■ Extract to read ■

=====

# What is this beautiful snake?& how much would you pay?



## wattso (Feb 7, 2004)




----------



## Greebo (Feb 7, 2004)

You can't see the tail...so I am wondering if it is some sort of sea snake?
The sheen and shape of the head would seem to indicate it may be aquatic.
No idea what it is though.


----------



## grahamh (Feb 7, 2004)

It looks like Aspidites Chromocephalus or possibly A. Metallicus.

Fantastic looking snake !!

G


----------



## Fuscus (Feb 7, 2004)

I *think* it is the slatey grey snake _Stegonotus cucullatus_ from far northern Australia. The photo in the Ehmann book shows a similar glossy snake bit without the metallic shine. If it is the SG then SnakesNt ( http://www.snakesnt.com/ ) has then for sale for $200.
Incedentally the slatey-grey first came to my attention when one bit Sir Crickey and he desperately leafed though the Ehmann book to find out what species bit him


----------



## bkgone (Feb 7, 2004)

looks like a water python


----------



## Fuscus (Feb 7, 2004)

Scales count seems to low to be a python. All land snakes except pythons have a scale count around 30 while pythons have about 60. This translates as non-pythons scales look bigger.


----------



## bkgone (Feb 7, 2004)

what do u mean by it has 30 scales?


----------



## Fuscus (Feb 7, 2004)

=====

■ Entries ■
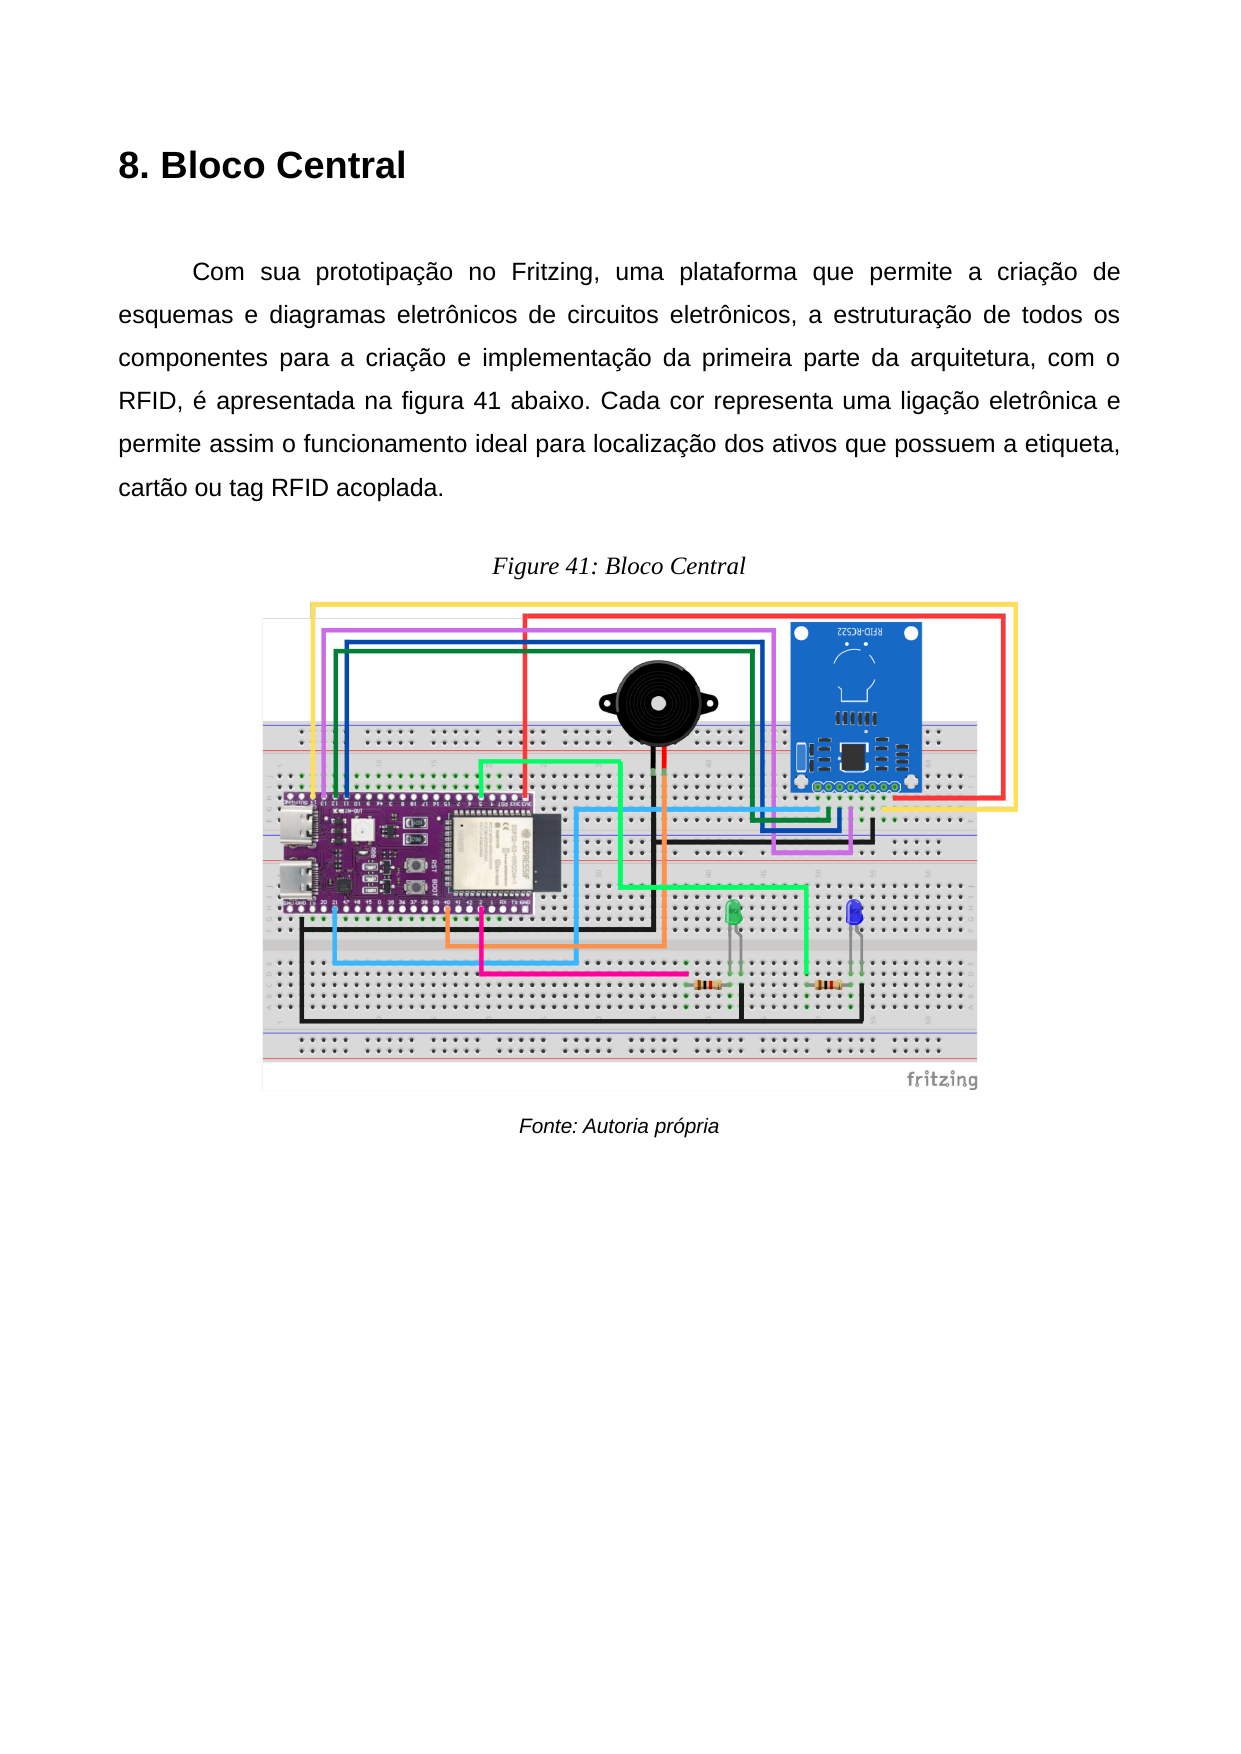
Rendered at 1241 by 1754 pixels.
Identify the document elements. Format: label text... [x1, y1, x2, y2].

text Com sua prototipação no Fritzing, uma plataforma que permite a criação de esquemas e diagramas eletrônicos de circuitos eletrônicos, a estruturação de todos os componentes para a criação e implementação da primeira parte da arquitetura, com o RFID, é apresentada na figura 41 abaixo. Cada cor representa uma ligação eletrônica e permite assim o funcionamento ideal para localização dos ativos que possuem a etiqueta, cartão ou tag RFID acoplada. [118, 257, 1122, 501]
picture [118, 579, 1123, 1103]
text Fonte: Autoria própria [118, 1103, 1122, 1138]
text Figure 41: Bloco Central [118, 551, 1122, 579]
subtitle 8. Bloco Central [118, 143, 1122, 187]
text [118, 530, 1122, 551]
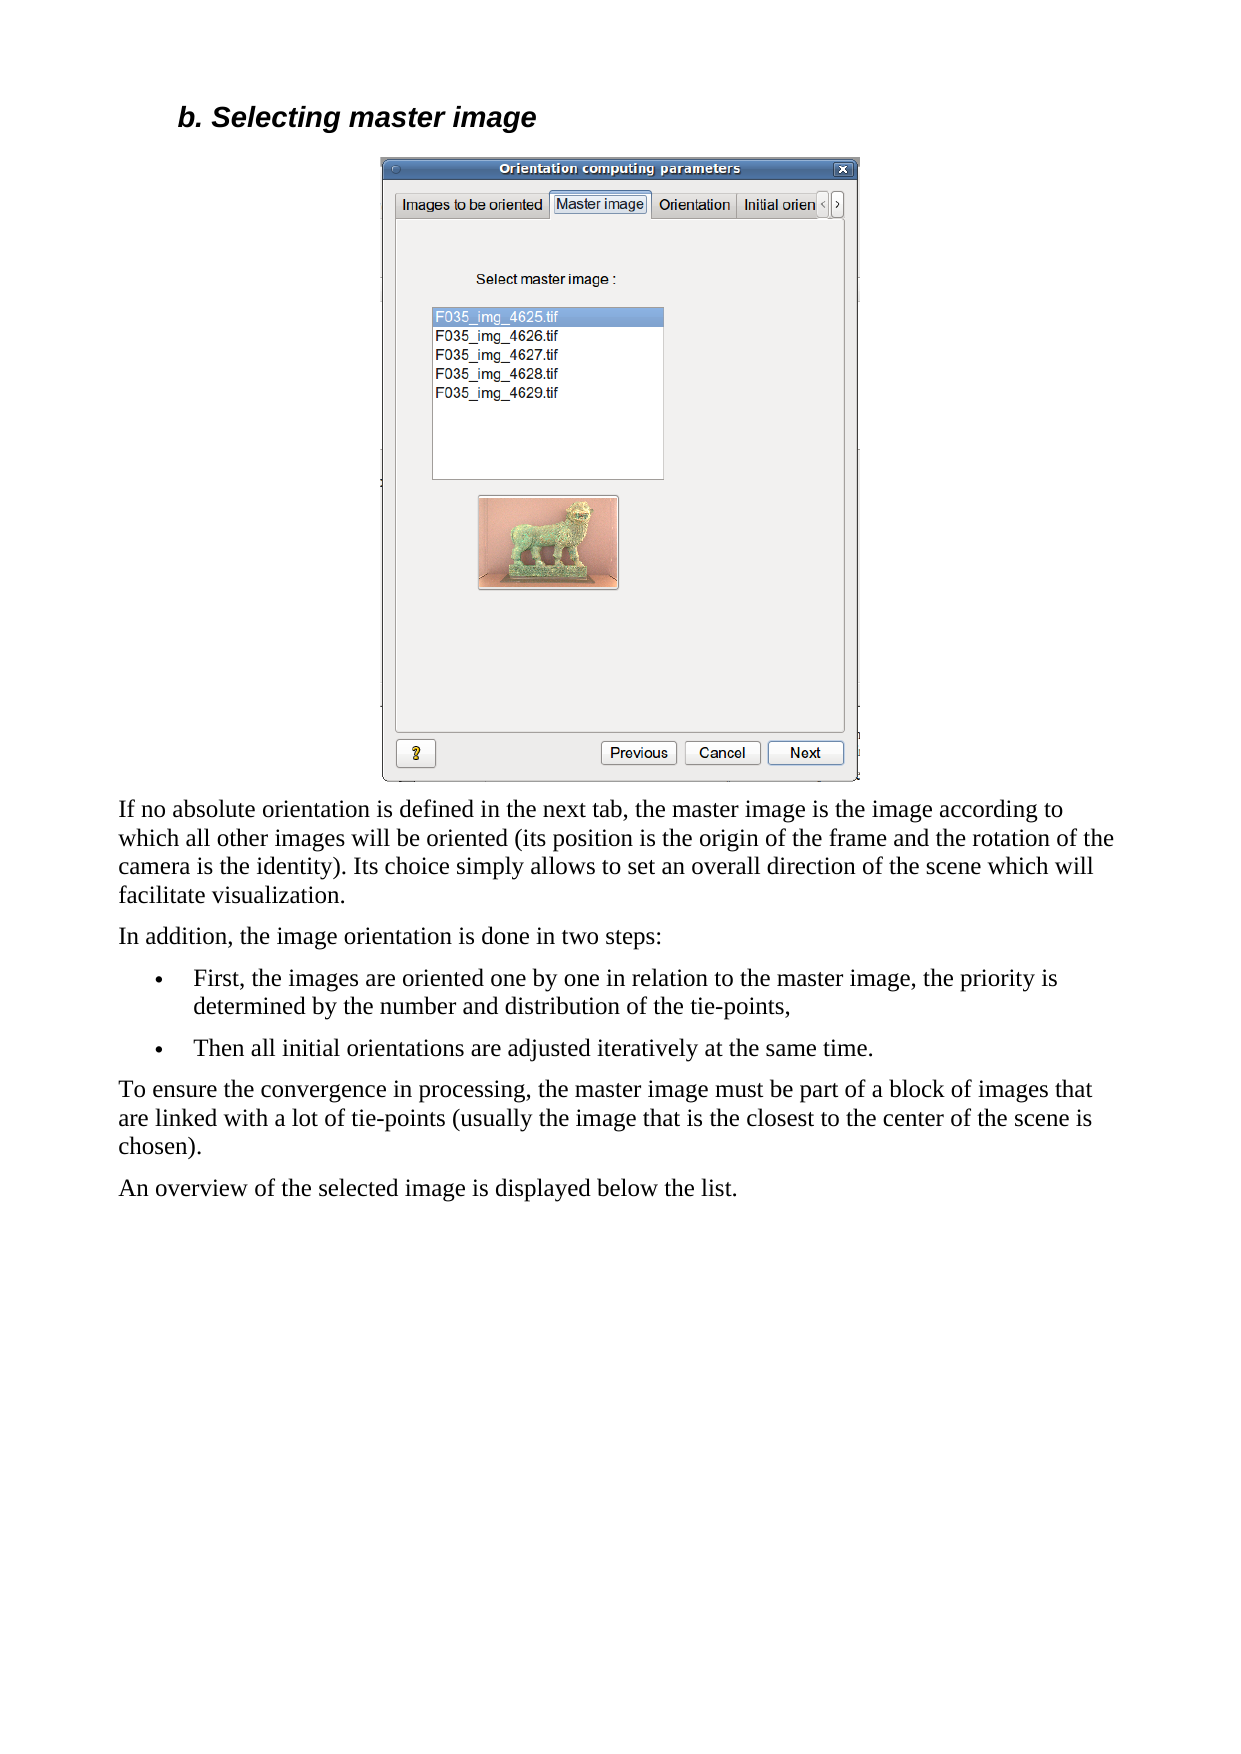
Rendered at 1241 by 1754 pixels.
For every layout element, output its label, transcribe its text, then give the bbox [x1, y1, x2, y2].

list First, the images are oriented one by one in relation to the master image, the priority is determined by the number and distribution of the tie-points, [156, 963, 1122, 1020]
text An overview of the selected image is displayed below the list. [118, 1173, 1122, 1201]
text In addition, the image orientation is done in two steps: [118, 921, 1122, 950]
text If no absolute orientation is defined in the next tab, the master image is the image according to which all other images will be oriented (its position is the origin of the frame and the rotation of the camera is the identity). Its choice simply allows to set an overall direction of the scene which will facilitate visualization. [118, 794, 1122, 909]
subtitle b. Selecting master image [116, 99, 1122, 133]
picture [380, 157, 860, 782]
text To ensure the convergence in processing, the master image must be part of a block of images that are linked with a lot of tie-points (usually the image that is the closest to the center of the scene is chosen). [118, 1074, 1122, 1160]
list Then all initial orientations are adjusted iteratively at the same time. [156, 1033, 1122, 1061]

=====

■ Exercise details ■
Please list every distinct username that posts in the snake identification thread above, each name given once.

■ Answer to the exercise ■
wattso, Greebo, grahamh, Fuscus, bkgone